Images in the data are to be skipped, while every line is restated exactly as written.

▸ **Records to process**:
================================
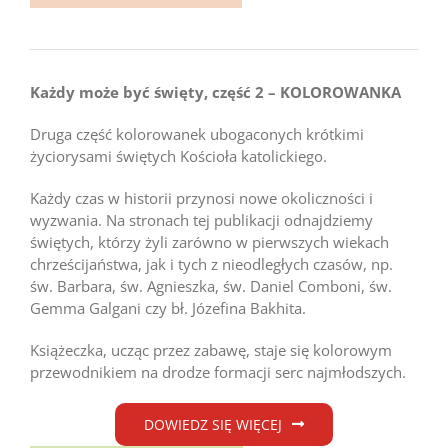
Każdy może być święty, część 2 – KOLOROWANKA
Druga część kolorowanek ubogaconych krótkimi
życiorysami świętych Kościoła katolickiego.
Każdy czas w historii przynosi nowe okoliczności i
wyzwania. Na stronach tej publikacji odnajdziemy
świętych, którzy żyli zarówno w pierwszych wiekach
chrześcijaństwa, jak i tych z nieodległych czasów, np.
św. Barbara, św. Agnieszka, św. Daniel Comboni, św.
Gemma Galgani czy bł. Józefina Bakhita.
Książeczka, ucząc przez zabawę, staje się kolorowym
przewodnikiem na drodze formacji serc najmłodszych.
DOWIEDZ SIĘ WIĘCEJ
================================
▸ **Answer to this exercise**:
Każdy może być święty, część 2 – KOLOROWANKA
Druga część kolorowanek ubogaconych krótkimi
życiorysami świętych Kościoła katolickiego.
Każdy czas w historii przynosi nowe okoliczności i
wyzwania. Na stronach tej publikacji odnajdziemy
świętych, którzy żyli zarówno w pierwszych wiekach
chrześcijaństwa, jak i tych z nieodległych czasów, np.
św. Barbara, św. Agnieszka, św. Daniel Comboni, św.
Gemma Galgani czy bł. Józefina Bakhita.
Książeczka, ucząc przez zabawę, staje się kolorowym
przewodnikiem na drodze formacji serc najmłodszych.
DOWIEDZ SIĘ WIĘCEJ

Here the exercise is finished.